→ WHAT YOU ARE ASKED TO DO
Answer these from the underwater photography discussion, one line each:
(a) Which strobes gave better TTL results when triggered off the pop-up flash?
(b) Past which f-value does the discussion say light is diffracted and quality deteriorates?
(c) How many years of underwater photography experience does the photogrammetry engineer claim?

→ READING PASSAGE
------------------------------------------------------------------------

Wrong. If you shoot in full focus, the extra depth of field provides a clear depth of field. Sharpness is lost as soon as the camera or fish is out of focus. the entire depth of field deviates from clarity when the focus changes. When using diopters like +5, +10, values like f25 are useful. Unless you're using a diopter, f25 just dims the entire image behind the fish. As long as you open the diaphragm, the whole image behind the fish begins to light up.
Let's see your blackwater shots taken at f/8. Mine are a blurry mess.
I am writing again, after f11, the light falling on all sensors is diffracted and the quality deteriorates. That's why none of the fish you put in is clear enough. You can't get quality photos at f25. Sharpness depends on shutter speed and the moment you focus. I'll find the f8s samples on my hard drive and put it here for you later.
No it won't, and believe me, I've tried. It kinda-sorta works in a limited range of apertures while shooting macro; all my attempts at using TTL with Retra strobes while shooting wide-angle ended up with extremely dark shots. Funnily enough, when I was using SeaFrogs ST-100 Pro strobes and triggering off the pop-up flash, TTL worked much better (but there was no manual option). With the Retras, I'm using manual mode on all dives except blackwater.
Then your TTL converter is not electrically connected. So you are triggering the slave with fiber optic cable. Flashes fire twice when TTL runs. It measures in the first combustion and gives the appropriate light in the second combustion. LED converter cannot do this. So your converter must be fully compatible with your flash. If it is not compatible, it means that TTL does not work, it just triggers. When TTL works correctly, if you shoot with f1.4 or f32, the light on the fish will not change, it will be the same. But when it works right. And while shooting the fish, you can change the aperture in seconds and shoot at any f value. All your photos come out perfect. Any overexposed underexposed does not occur. Between f15-f32, the back side of the fish starts to get dark. f25 shots in a very bright place are perceived as a night shot.
Are you speaking from personal experience or photo theory? If it's the former, please post some of your blackwater images taken with the settings that you recommend. If it's the latter, I suggest you take your camera on a blackwater dive and get some appreciation of the operational challenges involved. Your profile puts you in US; I don't know if there's much blackwater diving conducted in California, but Florida is one of the bigger blackwater hotspots.
What exactly do you mean by blackwater? Night diving, cave diving, hole diving, under the rock diving or diving in dark waters below 60 meters? I am a photogrammetry engineer and I have 25 years of underwater photography experience. All my equipment so far is professional grade. I generally used Sea&Sea systems. I had it done in special-custom products.

------------------------------------------------------------------------

→ DATA PROVIDED
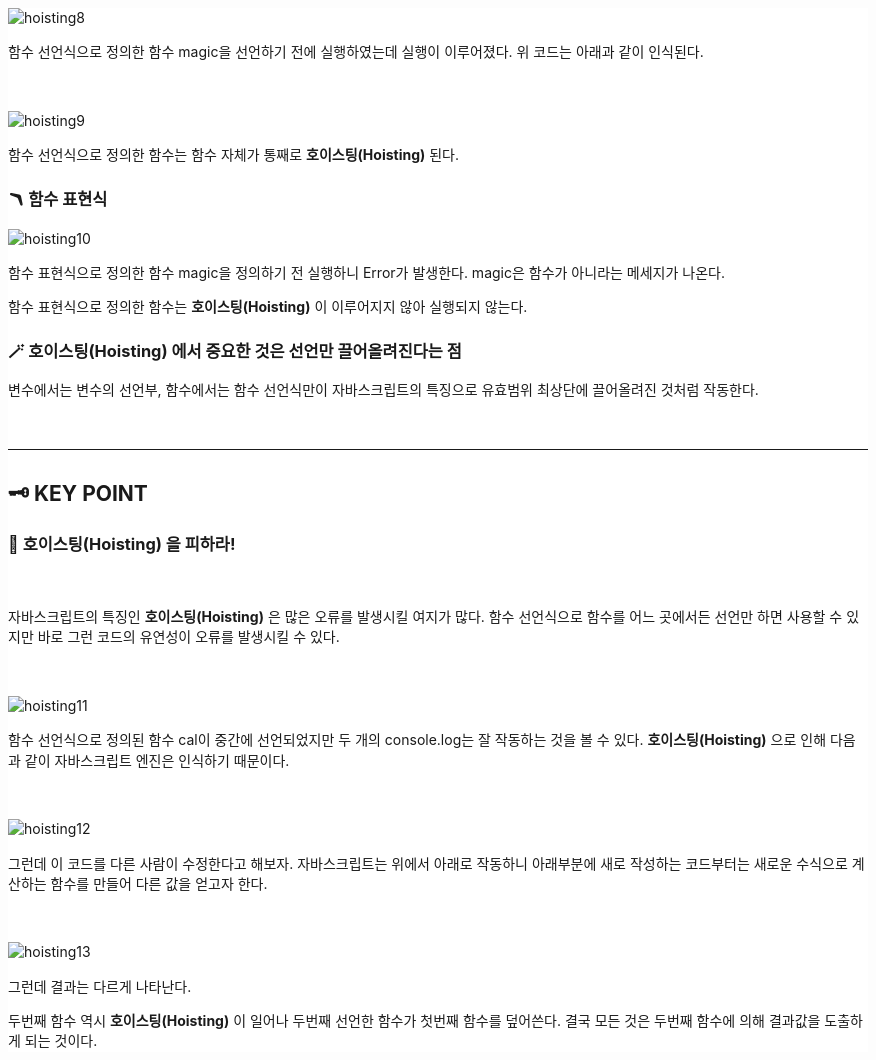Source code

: ![hoisting8](https://user-images.githubusercontent.com/79234473/140685723-dd8153f5-a942-478d-a50d-f8f0a4dfe28b.png)

함수 선언식으로 정의한 함수 magic을 선언하기 전에 실행하였는데 실행이 이루어졌다. 위 코드는 아래과 같이 인식된다.

 <br>

![hoisting9](https://user-images.githubusercontent.com/79234473/140685726-9ebe0fb1-6d4b-4b81-a217-908c3fb9371f.png)

함수 선언식으로 정의한 함수는 함수 자체가 통째로 **호이스팅(Hoisting)** 된다.

### 🪃 **함수 표현식**

![hoisting10](https://user-images.githubusercontent.com/79234473/140685727-e11c262b-6725-4e1d-97b2-e9d63c443b0e.png)

함수 표현식으로 정의한 함수 magic을 정의하기 전 실행하니 Error가 발생한다. magic은 함수가 아니라는 메세지가 나온다.

함수 표현식으로 정의한 함수는 **호이스팅(Hoisting)** 이 이루어지지 않아 실행되지 않는다.

### 🪄 **호이스팅(Hoisting)** 에서 중요한 것은 선언만 끌어올려진다는 점

변수에서는 변수의 선언부, 함수에서는 함수 선언식만이 자바스크립트의 특징으로 유효범위 최상단에 끌어올려진 것처럼 작동한다.

<br>

---

## **🗝 KEY POINT**

### 📯 **호이스팅(Hoisting)** 을 피하라!

<br>

자바스크립트의 특징인 **호이스팅(Hoisting)** 은 많은 오류를 발생시킬 여지가 많다. 함수 선언식으로 함수를 어느 곳에서든 선언만 하면 사용할 수 있지만 바로 그런 코드의 유연성이 오류를 발생시킬 수 있다.

<br>

![hoisting11](https://user-images.githubusercontent.com/79234473/140685730-155f6b5f-51ba-4b2b-b0e2-259fb1a1312f.png)

함수 선언식으로 정의된 함수 cal이 중간에 선언되었지만 두 개의 console.log는 잘 작동하는 것을 볼 수 있다.
**호이스팅(Hoisting)** 으로 인해 다음과 같이 자바스크립트 엔진은 인식하기 때문이다.

<br>

![hoisting12](https://user-images.githubusercontent.com/79234473/140685731-ae710f78-1d13-495f-a37e-d974db4208f1.png)

그런데 이 코드를 다른 사람이 수정한다고 해보자. 자바스크립트는 위에서 아래로 작동하니 아래부분에 새로 작성하는 코드부터는 새로운 수식으로 계산하는 함수를 만들어 다른 값을 얻고자 한다.

<br>

![hoisting13](https://user-images.githubusercontent.com/79234473/140685732-abad8885-d380-4083-aac5-62a1b311d09b.png)

그런데 결과는 다르게 나타난다.

두번째 함수 역시 **호이스팅(Hoisting)** 이 일어나 두번째 선언한 함수가 첫번째 함수를 덮어쓴다.
결국 모든 것은 두번째 함수에 의해 결과값을 도출하게 되는 것이다.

------------------------------------------------------------------------

→ YOUR RESPONSE
(a) SeaFrogs ST-100 Pro strobes
(b) f11
(c) 25 years